SOURCE TEXT>
How to Grow and Care for Snapdragon Flowers
Bring cottage garden charm to your yard with snapdragons, an old-fashioned favorite.
Snapdragons are an old-fashioned cottage garden flower that have been grown for generations. They produce clusters of bell-shaped flowers on a tall stalk. Name almost any color and there's a snapdragon variety that blooms in that hue: pink, red, lavender, white, orange, bicolor, speckled, maroon, salmon, magenta ... see what I mean?
PanAmerican Seed
Snapdragons come in a rainbow of bright colors, and bees love them.
Flowers can be singles, doubles, azalea-shaped or have open faces, and they can grow as tall as 4 feet or be as short as 6 inches. Snapdragons hit their peak in spring and early summer when temperatures are mild. They stop blooming in the heat of summer but with sufficient watering, they'll get a second wind and bloom again in the fall.
Snapdragons 101
Native to Europe, snapdragons have been grown domestically since the days of the Roman Empire. Their botanical name means "like a snout" but most people think snapdragons look like mouths, not noses. Back in your great-grandma's day when kids played outside, they would squeeze the sides of snapdragon flowers to make the petals open like a dragon's mouth, put their finger in the opening, stop squeezing the flower, and bang, the mouth would close on their finger. Then TV was invented and kids stopped sticking their fingers in flowers.
Snapdragons come in four basic varieties:
Trailing snapdragons grow vines up to 2 feet long and creep along the ground or pour over the sides of containers.
Dwarf snapdragons were developed in the 1930s for use in rock gardens and to edge flower beds. They grow 6 to 12 inches tall and form dense, bushy plants with lots of flower stalks.

RAW DATA>
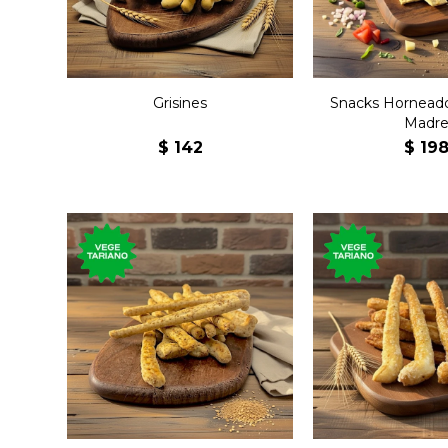
Grisines
Snacks Hornead
Madr
$
142
$
19
Grisines con salvado
Grisines d
vegetarianos.
vegetaria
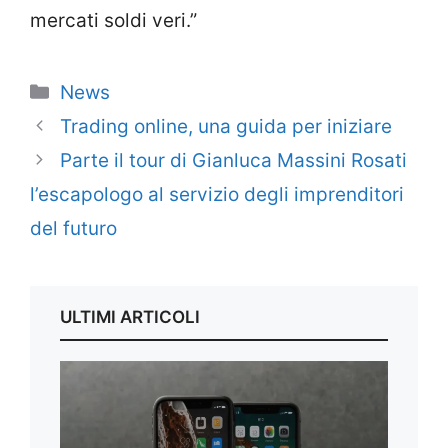
mercati soldi veri.”
Categorie
News
Trading online, una guida per iniziare
Parte il tour di Gianluca Massini Rosati
l’escapologo al servizio degli imprenditori
del futuro
ULTIMI ARTICOLI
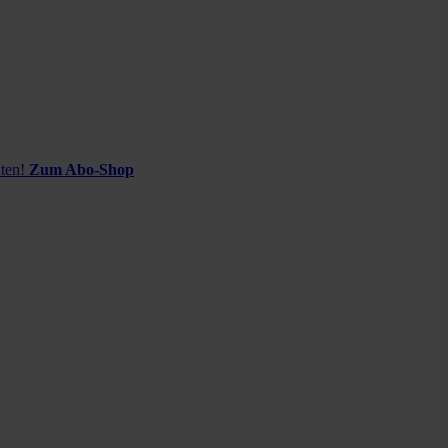
ten!
Zum Abo-Shop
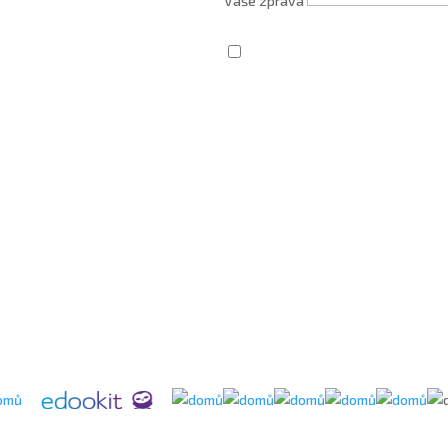
Vaše zpráva
Zaškrtnutím souhlasím se zprac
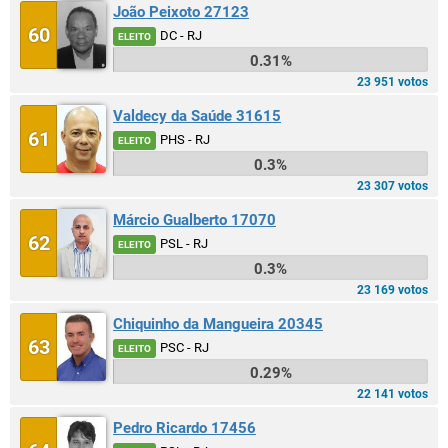
João Peixoto 27123
60
DC - RJ
ELEITO
0.31%
23 951 votos
Valdecy da Saúde 31615
61
PHS - RJ
ELEITO
0.3%
23 307 votos
Márcio Gualberto 17070
62
PSL - RJ
ELEITO
0.3%
23 169 votos
Chiquinho da Mangueira 20345
63
PSC - RJ
ELEITO
0.29%
22 141 votos
Pedro Ricardo 17456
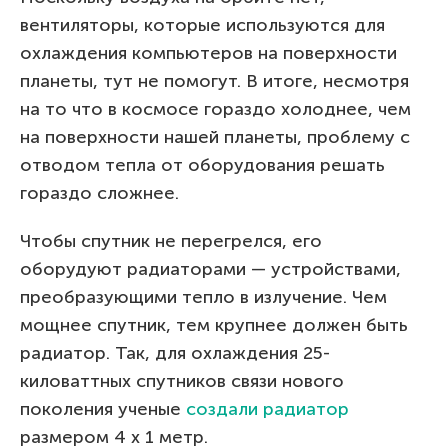
вентиляторы, которые используются для
охлаждения компьютеров на поверхности
планеты, тут не помогут. В итоге, несмотря
на то что в космосе гораздо холоднее, чем
на поверхности нашей планеты, проблему с
отводом тепла от оборудования решать
гораздо сложнее.
Чтобы спутник не перегрелся, его
оборудуют радиаторами — устройствами,
преобразующими тепло в излучение. Чем
мощнее спутник, тем крупнее должен быть
радиатор. Так, для охлаждения 25-
киловаттных спутников связи нового
поколения ученые
создали радиатор
размером 4 x 1 метр.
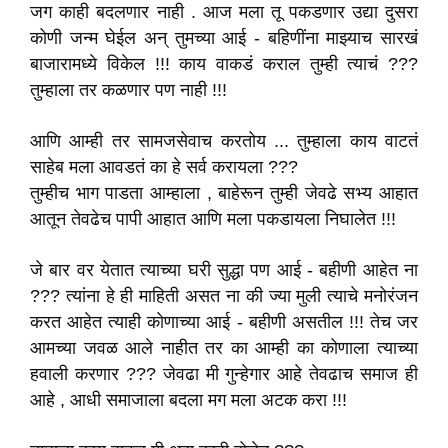
जग काही बदलणार नाही . आज मला तू पकडणार उद्या दुसरा
कोणी जन्म घेईल अन् तुमच्या आई - बहिणींना माझ्याच सारखं
बाजारामध्ये विकेल !!! काय वाकडं कराल तुम्ही त्याचं ???
तुम्हाला तर कळणार पण नाही !!!
आणि आम्ही तर सामजसेवाच करतोय ... तुम्हाला काय वाटतं
साहेब मला आवडतं का हे सर्व करायला ???
तुम्हीच भाग पाडता आम्हाला , बाहेरून तुम्ही जेवढे सभ्य आहात
आतून तेवढेच पापी आहात आणि मला पकडायला निघालेत !!!
जे बार वर येतात त्याच्या घरी सुद्धा पण आई - बहीणी आहेत ना
??? त्यांना हे ही माहिती असत ना की ज्या मुली त्याचे मनोरंजन
करत आहेत त्याही कोणाच्या आई - बहीणी असतील !!! तेच जर
आमच्या जवळ आले नाहीत तर का आम्ही का कोणाला त्याच्या
हवाली करणार ??? जेवढा मी गुन्हेगार आहे तेवढाच समाज ही
आहे , आधी समाजाला बदला मग मला अटक करा !!!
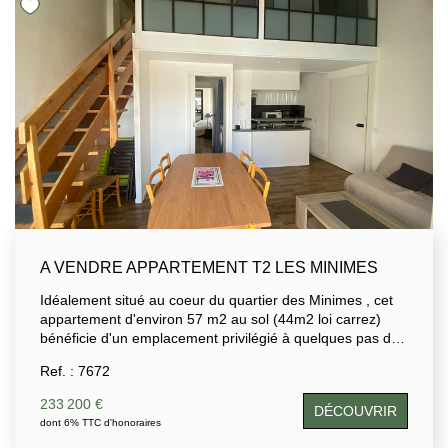
A VENDRE APPARTEMENT T2 LES MINIMES
Idéalement situé au coeur du quartier des Minimes , cet
appartement d'environ 57 m2 au sol (44m2 loi carrez)
bénéficie d'un emplacement privilégié à quelques pas de
la plage et des commerces. Situé au 4 ème et dernier
Ref. : 7672
étage d'une résidence sécurisée avec ascenseur, il se
compose d'une pièce de vie (avec coin cuisine ) donnant
233 200 €
DÉCOUVRIR
sur un balcon, d'un wc, d'une salle d'eau, d'une chambre.
dont 6% TTC d'honoraires
En complément, une mezzanine offre un coin bureau et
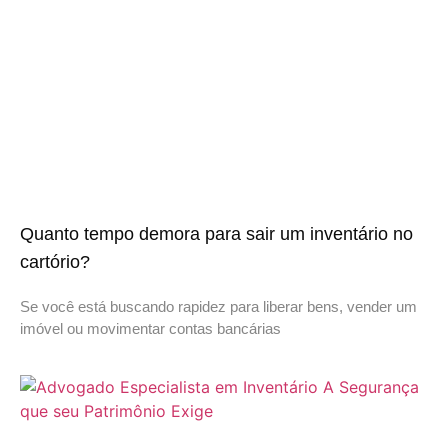
Quanto tempo demora para sair um inventário no
cartório?
Se você está buscando rapidez para liberar bens, vender um
imóvel ou movimentar contas bancárias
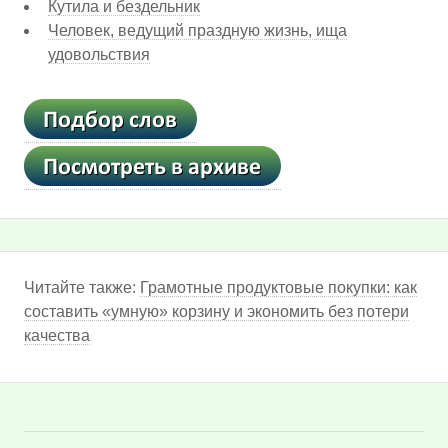
Кутила и бездельник
Человек, ведущий праздную жизнь, ища
удовольствия
Читайте также:
Грамотные продуктовые покупки: как
составить «умную» корзину и экономить без потери
качества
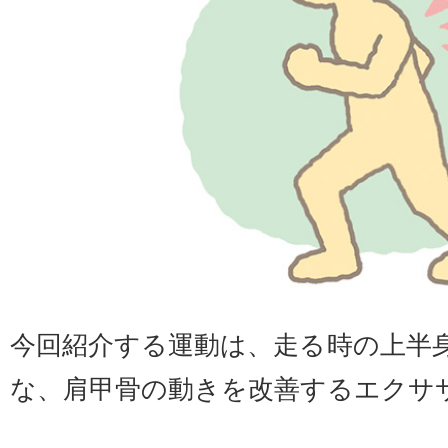
今回紹介する運動は、走る時の上半
な、肩甲骨の動きを改善するエクサ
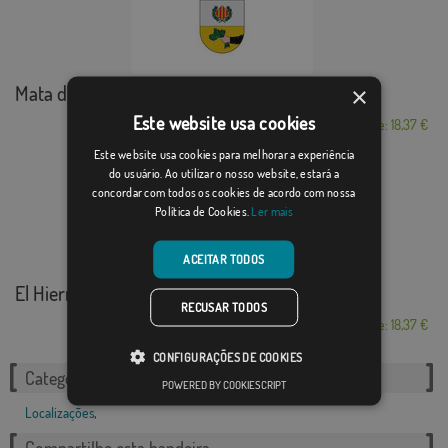
Mata de Morella, la
×
Este website usa cookies
Desde: 18,37 €
Este website usa cookies para melhorar a experiência
do usuário. Ao utilizar o nosso website, estará a
concordar com todos os cookies de acordo com nossa
Política de Cookies.
Ler mais
ACEITAR TODOS
El Hierro
RECUSAR TODOS
Desde: 18,37 €
CONFIGURAÇÕES DE COOKIES
Categorias relacionadas:
POWERED BY COOKIESCRIPT
Localizações
,
Compartilhe esta bandeira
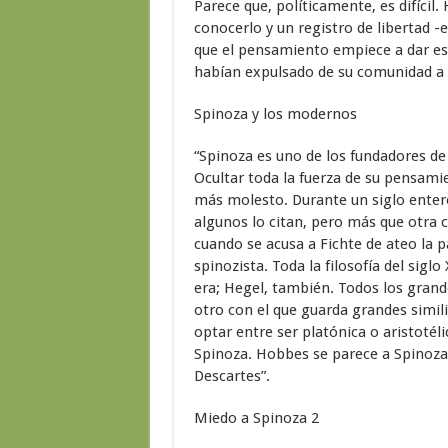
Parece que, políticamente, es difícil.
conocerlo y un registro de libertad -
que el pensamiento empiece a dar es
habían expulsado de su comunidad a 
Spinoza y los modernos
“Spinoza es uno de los fundadores de 
Ocultar toda la fuerza de su pensamie
más molesto. Durante un siglo entero n
algunos lo citan, pero más que otra co
cuando se acusa a Fichte de ateo la p
spinozista. Toda la filosofía del sigl
era; Hegel, también. Todos los grand
otro con el que guarda grandes simili
optar entre ser platónica o aristotél
Spinoza. Hobbes se parece a Spinoza
Descartes”.
Miedo a Spinoza 2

TASK DETAILS> Reproduce, word for word, the passage of the snapdragon article that opens with the words containing "Snapdragons are an" and closes with "what I mean?".

ANSWER FOR THE TASK>
Snapdragons are an old-fashioned cottage garden flower that have been grown for generations. They produce clusters of bell-shaped flowers on a tall stalk. Name almost any color and there's a snapdragon variety that blooms in that hue: pink, red, lavender, white, orange, bicolor, speckled, maroon, salmon, magenta ... see what I mean?